The result is a back catalogue of about 80 releases. The music ranges from the highly demanding, such as the glitchy Maurizio Bianchi of Italy and the noisy electro of Finland's Salakapakka Sound System, to the almost traditional, such as Jeffrey Bützer, from the US, who writes warm, emotional, film score-like compositions.
Most are available only in limited pressings of 100 or so. Leung says he sells about half through Hong Kong alternative music retailers such as White Noise Records and Monitor Records, and the rest through the label's online store, with buyers from across Europe, the US and Japan. Bützer is probably the label's best-known artist, along with Beijing electronic soundscapers FM3, while Hong Kong shoegazers The Yours also have quite a following.
Leung says his favourite Lona album is Bianchi's Kathamenja; sadly it's nearly impossible to find a copy. Other Leung favourites that you might actually be able to buy are Roel Meelkop's Real Mass and Yan Jun's 20 For Lona.
Not only does Lona release often-challenging music, it also does so in a niche format: three-inch CDs, which constitute the bulk of the back catalogue and, of course, can't be played by most people. "I did it because I love seven-inch vinyl. I love small things," Leung says.
"I think that maybe a three-inch CD is not easy to play nowadays. It's the same thing with the cassette revival - people are releasing cassettes, but it's not easy to find a cassette player. But I love collecting things, and the audience are collectors. Friends always laugh at me: 'Why are you still releasing music that no one can listen to?' Because I like it - just as I like seven-inch vinyl more than 12-inch vinyl."

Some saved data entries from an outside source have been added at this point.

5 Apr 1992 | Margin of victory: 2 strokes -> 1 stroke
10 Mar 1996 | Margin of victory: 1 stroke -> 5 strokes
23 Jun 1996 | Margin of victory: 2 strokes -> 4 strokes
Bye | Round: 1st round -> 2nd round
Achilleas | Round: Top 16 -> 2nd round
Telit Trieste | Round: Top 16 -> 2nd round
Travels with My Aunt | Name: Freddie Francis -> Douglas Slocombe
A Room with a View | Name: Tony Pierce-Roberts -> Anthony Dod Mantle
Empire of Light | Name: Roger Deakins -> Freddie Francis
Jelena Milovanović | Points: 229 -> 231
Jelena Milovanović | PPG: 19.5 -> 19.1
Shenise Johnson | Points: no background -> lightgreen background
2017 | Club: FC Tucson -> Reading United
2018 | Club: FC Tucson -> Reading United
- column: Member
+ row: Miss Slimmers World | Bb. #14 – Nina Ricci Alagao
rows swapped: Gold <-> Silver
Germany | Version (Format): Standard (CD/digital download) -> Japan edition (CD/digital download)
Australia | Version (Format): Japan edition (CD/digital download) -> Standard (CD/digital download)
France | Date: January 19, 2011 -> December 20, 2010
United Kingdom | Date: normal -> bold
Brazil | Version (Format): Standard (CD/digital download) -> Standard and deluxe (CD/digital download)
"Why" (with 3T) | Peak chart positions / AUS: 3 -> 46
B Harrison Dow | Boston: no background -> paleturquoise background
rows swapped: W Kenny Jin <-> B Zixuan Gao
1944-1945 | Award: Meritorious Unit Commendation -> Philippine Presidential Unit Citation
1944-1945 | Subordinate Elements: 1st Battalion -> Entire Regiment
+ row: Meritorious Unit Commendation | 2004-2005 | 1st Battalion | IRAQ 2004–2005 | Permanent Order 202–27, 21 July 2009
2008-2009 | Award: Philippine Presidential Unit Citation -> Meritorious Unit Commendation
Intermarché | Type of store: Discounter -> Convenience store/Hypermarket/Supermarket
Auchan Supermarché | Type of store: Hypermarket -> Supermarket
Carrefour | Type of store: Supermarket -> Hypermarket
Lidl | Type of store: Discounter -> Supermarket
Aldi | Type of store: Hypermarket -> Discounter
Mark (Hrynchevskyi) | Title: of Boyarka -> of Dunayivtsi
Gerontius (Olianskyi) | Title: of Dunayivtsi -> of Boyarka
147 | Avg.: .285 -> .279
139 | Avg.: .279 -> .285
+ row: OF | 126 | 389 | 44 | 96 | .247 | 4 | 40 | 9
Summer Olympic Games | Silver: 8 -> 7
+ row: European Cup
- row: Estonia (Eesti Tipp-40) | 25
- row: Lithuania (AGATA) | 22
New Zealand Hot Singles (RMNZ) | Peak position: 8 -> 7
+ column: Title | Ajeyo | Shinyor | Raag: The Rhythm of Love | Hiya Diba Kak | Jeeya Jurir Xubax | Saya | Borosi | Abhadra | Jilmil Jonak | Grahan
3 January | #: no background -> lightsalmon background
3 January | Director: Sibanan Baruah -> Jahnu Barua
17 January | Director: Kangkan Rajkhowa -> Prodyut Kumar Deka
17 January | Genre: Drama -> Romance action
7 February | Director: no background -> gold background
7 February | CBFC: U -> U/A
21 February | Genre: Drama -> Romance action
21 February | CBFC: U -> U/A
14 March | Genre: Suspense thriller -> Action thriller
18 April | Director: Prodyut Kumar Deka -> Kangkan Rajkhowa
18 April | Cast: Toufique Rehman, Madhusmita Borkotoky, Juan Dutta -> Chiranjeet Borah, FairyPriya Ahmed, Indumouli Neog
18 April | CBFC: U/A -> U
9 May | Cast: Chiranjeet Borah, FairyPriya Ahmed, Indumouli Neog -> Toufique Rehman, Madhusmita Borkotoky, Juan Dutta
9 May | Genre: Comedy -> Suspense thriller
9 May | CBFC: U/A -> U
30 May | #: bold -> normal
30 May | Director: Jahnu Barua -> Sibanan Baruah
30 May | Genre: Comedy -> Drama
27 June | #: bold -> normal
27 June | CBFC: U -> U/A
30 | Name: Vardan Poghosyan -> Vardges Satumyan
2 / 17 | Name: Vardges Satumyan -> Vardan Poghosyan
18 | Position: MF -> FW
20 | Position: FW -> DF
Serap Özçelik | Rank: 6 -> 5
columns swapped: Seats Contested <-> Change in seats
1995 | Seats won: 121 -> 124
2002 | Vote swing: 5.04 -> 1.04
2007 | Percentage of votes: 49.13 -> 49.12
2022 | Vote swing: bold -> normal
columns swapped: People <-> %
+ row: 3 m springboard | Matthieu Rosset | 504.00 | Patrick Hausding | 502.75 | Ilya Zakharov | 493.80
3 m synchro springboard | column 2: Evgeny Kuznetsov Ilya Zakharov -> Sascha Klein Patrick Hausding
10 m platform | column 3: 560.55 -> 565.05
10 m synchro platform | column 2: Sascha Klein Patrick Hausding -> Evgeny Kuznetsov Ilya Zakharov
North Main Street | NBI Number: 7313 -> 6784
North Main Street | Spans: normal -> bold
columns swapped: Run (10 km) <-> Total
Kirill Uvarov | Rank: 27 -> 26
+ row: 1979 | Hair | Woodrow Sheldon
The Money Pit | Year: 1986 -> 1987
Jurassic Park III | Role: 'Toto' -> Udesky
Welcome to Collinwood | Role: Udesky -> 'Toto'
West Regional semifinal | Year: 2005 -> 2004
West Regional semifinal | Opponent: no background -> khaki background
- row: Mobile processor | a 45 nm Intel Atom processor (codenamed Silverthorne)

Leung spends two to three hours a day on label-related business. But even so, with such small pressings of such difficult music, Lona doesn't make money, and Leung pays for it by writing commercial music for film scores and TV ads.
Since 2005, he has also been a prolific event organiser, both of his own gigs and of those by overseas artists visiting Hong Kong. This, he says, can pose challenges of its own. "For an indie band when you're going to get maybe 100 people, it's easy to find a venue. But for electronic and experimental music, where there might be less than 50 people, it's not at all easy to find a venue - really. And it's getting worse. In Central, it's just impossible."
His favourite venue, he says, is underground gallery CIA in Kwai Hing, located close to his studio and Lona's headquarters, a factory unit in a Kwai Chung industrial estate. "I love this place. I think it's very different. You can imagine that the same piece would sound different every time you play it there."
Although putting on shows has become more difficult, at least making music - and getting people to listen to it - has been made easier by technology. "Experimental music started to spread from around 2000. Artists began to make music in home studios … Suddenly there was a lot of experimental work. Nowadays it's very easy to make music. Someone in a home studio can release something new every week. These people don't care about income; they just want to get their music out there. It's totally different from having a band, where you need a lot of time to practise, and a lot of expensive equipment."
It may be easy to make music, but popularising that music is a different story. Leung is too modest to put himself out there and promote his music heavily - and he's happy that way. "I just want to make music."